NEW HAVEN, Conn. – On MySpace.com, teenagers can find kindred spirits who share their love of sports, their passion for photography or their crush on a Hollywood star. They can also find out where their online friends live, where they attend school, even what they look like.
And so can adults.
Parents, school administrators and police are increasingly worried that teens are finding trouble online at sites like MySpace, the leader of the social-networking sites that encourage users to build larger and larger circles of friends.
Police in Middletown, Conn., are investigating recent reports that as many as seven local girls were sexually assaulted by men in their 20s who contacted them through MySpace pretending to be teenagers.

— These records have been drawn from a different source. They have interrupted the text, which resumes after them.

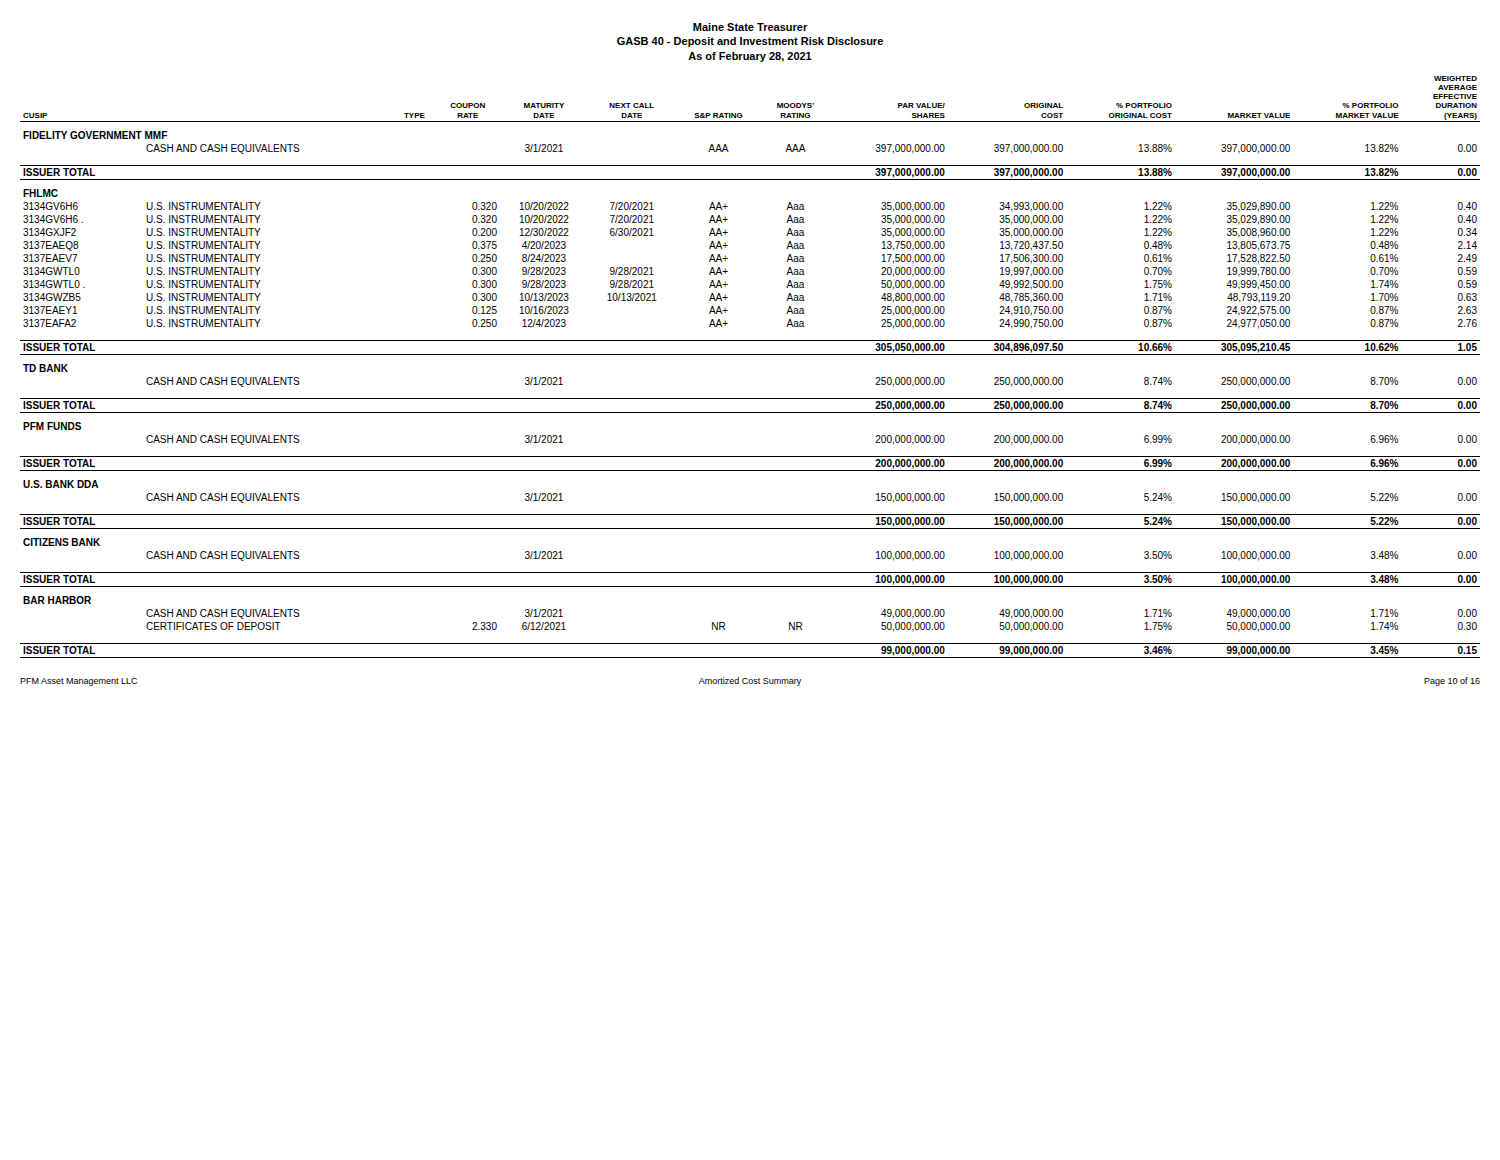Maine State Treasurer
GASB 40 - Deposit and Investment Risk Disclosure
As of February 28, 2021
| CUSIP | | TYPE | COUPON RATE | MATURITY DATE | NEXT CALL DATE | S&P RATING | MOODYS' RATING | PAR VALUE/ SHARES | ORIGINAL COST | % PORTFOLIO ORIGINAL COST | MARKET VALUE | % PORTFOLIO MARKET VALUE | WEIGHTED AVERAGE EFFECTIVE DURATION (YEARS) |
| --- | --- | --- | --- | --- | --- | --- | --- | --- | --- | --- | --- | --- | --- |
| FIDELITY GOVERNMENT MMF |
| | CASH AND CASH EQUIVALENTS | | | 3/1/2021 | | AAA | AAA | 397,000,000.00 | 397,000,000.00 | 13.88% | 397,000,000.00 | 13.82% | 0.00 |
| ISSUER TOTAL | | | | | | | | 397,000,000.00 | 397,000,000.00 | 13.88% | 397,000,000.00 | 13.82% | 0.00 |
| FHLMC |
| 3134GV6H6 | U.S. INSTRUMENTALITY | | 0.320 | 10/20/2022 | 7/20/2021 | AA+ | Aaa | 35,000,000.00 | 34,993,000.00 | 1.22% | 35,029,890.00 | 1.22% | 0.40 |
| 3134GV6H6 . | U.S. INSTRUMENTALITY | | 0.320 | 10/20/2022 | 7/20/2021 | AA+ | Aaa | 35,000,000.00 | 35,000,000.00 | 1.22% | 35,029,890.00 | 1.22% | 0.40 |
| 3134GXJF2 | U.S. INSTRUMENTALITY | | 0.200 | 12/30/2022 | 6/30/2021 | AA+ | Aaa | 35,000,000.00 | 35,000,000.00 | 1.22% | 35,008,960.00 | 1.22% | 0.34 |
| 3137EAEQ8 | U.S. INSTRUMENTALITY | | 0.375 | 4/20/2023 | | AA+ | Aaa | 13,750,000.00 | 13,720,437.50 | 0.48% | 13,805,673.75 | 0.48% | 2.14 |
| 3137EAEV7 | U.S. INSTRUMENTALITY | | 0.250 | 8/24/2023 | | AA+ | Aaa | 17,500,000.00 | 17,506,300.00 | 0.61% | 17,528,822.50 | 0.61% | 2.49 |
| 3134GWTL0 | U.S. INSTRUMENTALITY | | 0.300 | 9/28/2023 | 9/28/2021 | AA+ | Aaa | 20,000,000.00 | 19,997,000.00 | 0.70% | 19,999,780.00 | 0.70% | 0.59 |
| 3134GWTL0 . | U.S. INSTRUMENTALITY | | 0.300 | 9/28/2023 | 9/28/2021 | AA+ | Aaa | 50,000,000.00 | 49,992,500.00 | 1.75% | 49,999,450.00 | 1.74% | 0.59 |
| 3134GWZB5 | U.S. INSTRUMENTALITY | | 0.300 | 10/13/2023 | 10/13/2021 | AA+ | Aaa | 48,800,000.00 | 48,785,360.00 | 1.71% | 48,793,119.20 | 1.70% | 0.63 |
| 3137EAEY1 | U.S. INSTRUMENTALITY | | 0.125 | 10/16/2023 | | AA+ | Aaa | 25,000,000.00 | 24,910,750.00 | 0.87% | 24,922,575.00 | 0.87% | 2.63 |
| 3137EAFA2 | U.S. INSTRUMENTALITY | | 0.250 | 12/4/2023 | | AA+ | Aaa | 25,000,000.00 | 24,990,750.00 | 0.87% | 24,977,050.00 | 0.87% | 2.76 |
| ISSUER TOTAL | | | | | | | | 305,050,000.00 | 304,896,097.50 | 10.66% | 305,095,210.45 | 10.62% | 1.05 |
| TD BANK |
| | CASH AND CASH EQUIVALENTS | | | 3/1/2021 | | | | 250,000,000.00 | 250,000,000.00 | 8.74% | 250,000,000.00 | 8.70% | 0.00 |
| ISSUER TOTAL | | | | | | | | 250,000,000.00 | 250,000,000.00 | 8.74% | 250,000,000.00 | 8.70% | 0.00 |
| PFM FUNDS |
| | CASH AND CASH EQUIVALENTS | | | 3/1/2021 | | | | 200,000,000.00 | 200,000,000.00 | 6.99% | 200,000,000.00 | 6.96% | 0.00 |
| ISSUER TOTAL | | | | | | | | 200,000,000.00 | 200,000,000.00 | 6.99% | 200,000,000.00 | 6.96% | 0.00 |
| U.S. BANK DDA |
| | CASH AND CASH EQUIVALENTS | | | 3/1/2021 | | | | 150,000,000.00 | 150,000,000.00 | 5.24% | 150,000,000.00 | 5.22% | 0.00 |
| ISSUER TOTAL | | | | | | | | 150,000,000.00 | 150,000,000.00 | 5.24% | 150,000,000.00 | 5.22% | 0.00 |
| CITIZENS BANK |
| | CASH AND CASH EQUIVALENTS | | | 3/1/2021 | | | | 100,000,000.00 | 100,000,000.00 | 3.50% | 100,000,000.00 | 3.48% | 0.00 |
| ISSUER TOTAL | | | | | | | | 100,000,000.00 | 100,000,000.00 | 3.50% | 100,000,000.00 | 3.48% | 0.00 |
| BAR HARBOR |
| | CASH AND CASH EQUIVALENTS | | | 3/1/2021 | | | | 49,000,000.00 | 49,000,000.00 | 1.71% | 49,000,000.00 | 1.71% | 0.00 |
| | CERTIFICATES OF DEPOSIT | | 2.330 | 6/12/2021 | | NR | NR | 50,000,000.00 | 50,000,000.00 | 1.75% | 50,000,000.00 | 1.74% | 0.30 |
| ISSUER TOTAL | | | | | | | | 99,000,000.00 | 99,000,000.00 | 3.46% | 99,000,000.00 | 3.45% | 0.15 |
PFM Asset Management LLC
Amortized Cost Summary
Page 10 of 16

One girl allowed a man into her room while her parents were home, police said, underscoring just how in the dark parents often are about one of the most popular Web activities for teens today.
There are other reports like these scattered around the country, prompting some parents and schools to equate the likes of MySpace with the Internet’s red-light district, even as many experts believe that the worries are greater than the actual dangers.
Joseph Dooley is among those who has heard it all before. A retired
FBI agent who supervised the agency’s first undercover Internet task force in New England, Dooley remembers when America Online chat rooms were the rage. Teens posted detailed profiles of themselves and chatted with any of AOL’s subscribers.
Chat rooms soon gave way to services like MySpace, but Dooley said the rules haven’t changed and parents need to become more engaged.
“Let the kids know, on the Internet, you don’t know who you’re talking to,” Dooley said. “Parents aren’t the friends of their kids. Parents needs to know and observe what their kids are doing.”
That can be daunting for working parents. Keeping tabs on the kids used to mean knowing where they went after school, not whom they talked to in their bedrooms.
So when they hear of a new fad among teens, their instinct is to worry.
And the horror stories are indeed terrifying.
Last month, for example, 14-year-old Judy Cajuste was found strangled and naked in a Newark, N.J., garbage bin. Police seized a computer from her bedroom after friends said she told them of a man in his 20s she met on MySpace. The death remains unsolved.
Beyond the threat of abduction, bullies who once made the rounds on playgrounds are using Web logs and home pages to spread rumors and lies faster than the schoolyard grapevine ever could.
MySpace profiles have been used to threaten classmates and in at least one case, to mock a school principal.
Many schools have responded by restricting Internet access from school computers. One private school in Newark, N.J., ordered students to remove all personal blogs from the Internet, even if accessed from home, to protect them from online predators.
Some parents, like Ululani Stauffacher of Eureka, Calif., forbid their children from using MySpace. Stauffacher said her 17-year-old daughter ran off for two days with a 19-year-old man she met online.
“I was going crazy,” Stauffacher said. “I was just hearing things about MySpace and incidents of girls missing and some don’t get returned to their families. All that I was thinking about was that my daughter was going to be another statistic.”
The concerns aren’t limited to MySpace, but the News Corp. unit gets the attention because of its sheer size — 54 million users, a quarter of them registered as teens.
MySpace forbids minors 13 and under from joining and provides special protections for those 14 and 15 — only those on their friends’ list can view their profiles. Nonetheless, kids lie when they sign up, and many of their profiles carry photos of themselves in suggestive poses, along with personal information against the site’s recommendations.
“They’re licking their lips and arching their back for the camera because they can, and they have no idea of the consequences,” said Parry Aftab, an Internet safety expert.
But Aftab said most MySpace users aren’t getting themselves in trouble.
Experts say that banning children from using social-networking sites is akin to forbidding them from going to the mall or the movie theater for fear they’ll be abducted.
“I wish I could hover over my children 24-7, but the best I can do is teach them that there are ways to keep themselves safe,” said Steve Jones, a communications professor who studies new media at the University of Illinois at Chicago.
In a statement, MySpace said it has developed safety tips for parents and children and devotes scores of employees to monitoring the site around the clock. The site also has ways for users to report inappropriate behavior. The company says it removes inappropriate images and closes accounts that violate its rules.
Chris DeWolfe, MySpace’s chief executive, encourages parents to talk to their kids about Internet safety, but Aftab said many parents ignore advice until it is too late.
Connecticut Chief State’s Attorney Christopher Morano, who has strictly limited the information his 10- and 12-year-old children put on the Internet, said he was surprised to learn that they had been contacted by strangers they believed were pedophiles. His kids ignored it, Morano said, but parents need to closely monitor Internet activity.
“You wouldn’t leave your kid on the side of the highway without supervision,” Morano said. “You shouldn’t put them on the Internet highway without the same type of supervision.”